I am thinking about buying a new tv over the next week. I know i wan to get 1080p. I have seen a few plasmas and lcd's and they all display SD TV differently. My brothers plasma stretches the screen and it looks bad, my friends shows it nicely. I've heard some TV's put block bars next to the show to fix this (but i think that would annoy me). I have comcast digital cable, so my first question is what tv will be best? ($1,500 range). Since it is digital cable, how will the tv show the channels that are not HD, will the have black bars, or will they be strechted etc? I really would like to take advantage of a no payments for a year deal so any help in which brand/model would be great. Thanks
The only perfect solution for displaying 4:3 sources on a 16:9 TV is the side bars of which you spoke. Anything else will distort and or crop the picture.

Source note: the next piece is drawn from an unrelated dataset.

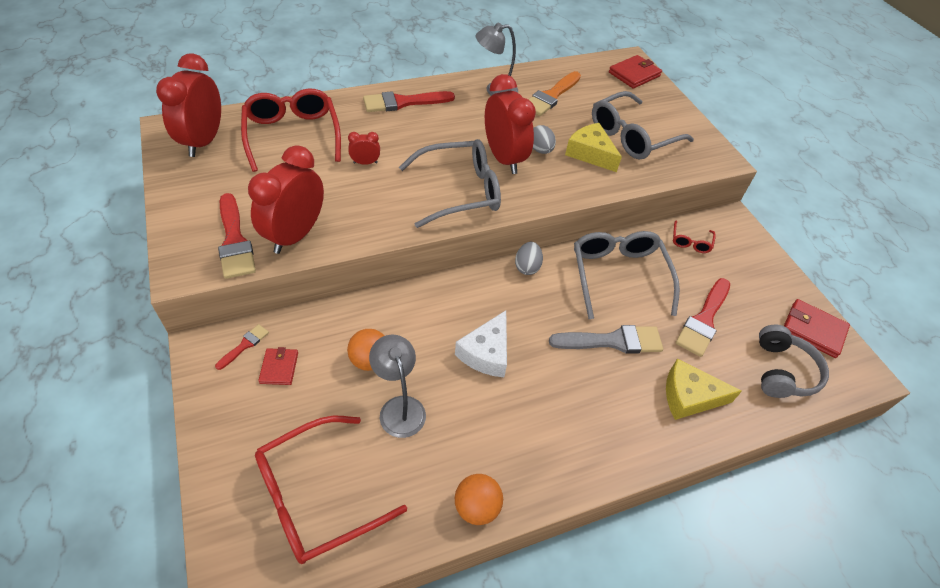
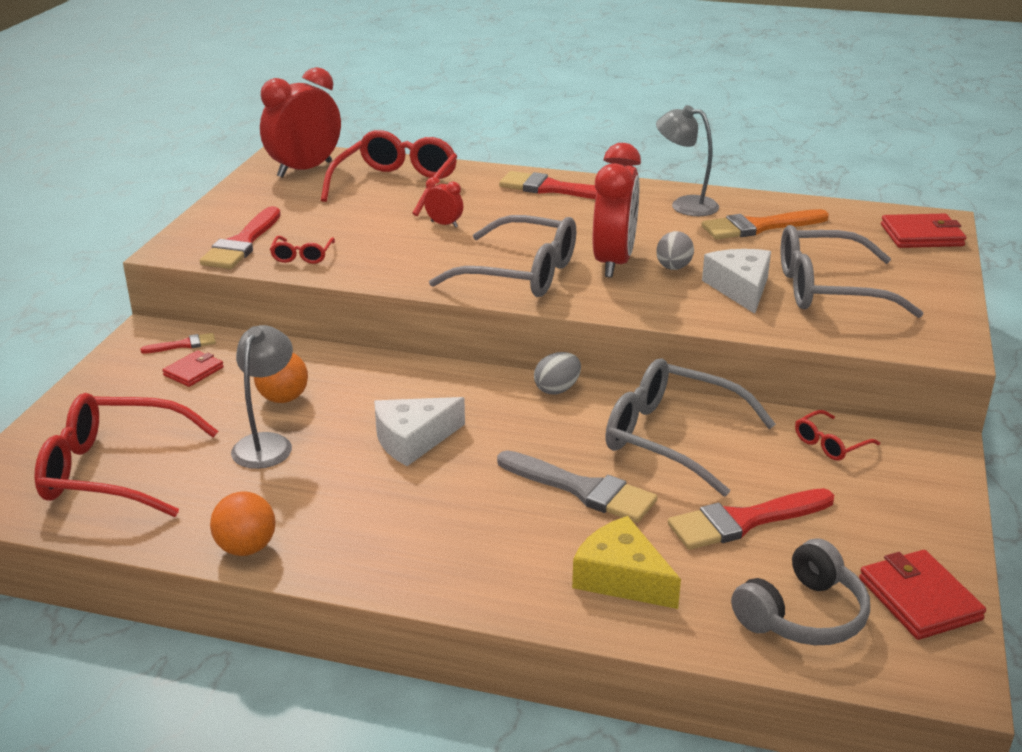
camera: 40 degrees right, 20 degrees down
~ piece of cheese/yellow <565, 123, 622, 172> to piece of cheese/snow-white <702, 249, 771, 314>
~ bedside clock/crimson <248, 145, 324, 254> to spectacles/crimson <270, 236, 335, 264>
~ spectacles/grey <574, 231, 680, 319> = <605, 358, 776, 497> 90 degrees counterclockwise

As MysticE said, any widescreen TV will have to pillarbox (the black bars you speak of), zoom (cropping top and bottom), or stretch (distorting the image) any 4:3 content, whether it's SD or HD. Keep in mind you're talking about changing the shape of the image. The look of SD video is mostly dependent on the quality of the TV's scaler (the circuitry that changes resolution). This is also what determines how much stretching or zooming fullscreen video damages the image. If you want to find out how well a TV scales there's no substitute for looking at it yourself. The difference between two scalers isn't usually something you can quantify. Good and bad are subjective, and depend more on what artifacts don't bother you vs. which ones stick out and annoy you.
Which TV best shows SD? A standard definition TV! There really is no mixing of the two. Some HDTVs will do better displaying SD than others and newer sets generally do a better job than older ones. It all has to do with the quality of the "scaler" and the analog to digital converter built in to the set. To be happy with the video quality, ultimately you will have to get high definition programming. If you have no plans to do that for awhile I suggest putting off the HDTV purchase until you get the appropriate programming source for it.
Well I guess that's true, but much of the HD being broadcast OTA is still 4:3 and of course the older shows are. It's rather disapointing to go to WGN's HD channel to watch a Cub's game only to find it's at 4:3. Bears games on WFLD (Fox) or WBBM (CBS) HD look great and are in 16:9. Here in the Chicago area WTTW (PBS) seems to have the most 16:9 HD offerings. That said my Vizio LCD's look decent with Comcast analog cable, but the screen filling WIDE setting is rather distorting, it's Panoramic setting's sides will make your head swim although stuff in the center looks OK. At my other location my older Pansasonic EDTV plasma (Dish box with svideo) looks the most natural with SD using 'Panasonic Auto', but this setting seems to be missing on newer models. Note that Panasonic advises against pillar boxing on their plasmas.
Oh, I see. No OTA here. Only satellite and, since we have our home for sale, we won't upgrade to the HD service yet. Plasmas do indeed have the burn in problem but it's no problem at all to watch 4:3 on the LCD - no harm done. We find that expanding the picture to fill the screen with SD source degrades the images too much. However, I have a new hi-def camcorder which records, of course, widescreen and the std-def DVDs I make with Adobe Premiere Elements play beautifully, full-screen (and no switching necessary) using a Sony "upconverting" DVD player connected via HDMI cable. Recommended.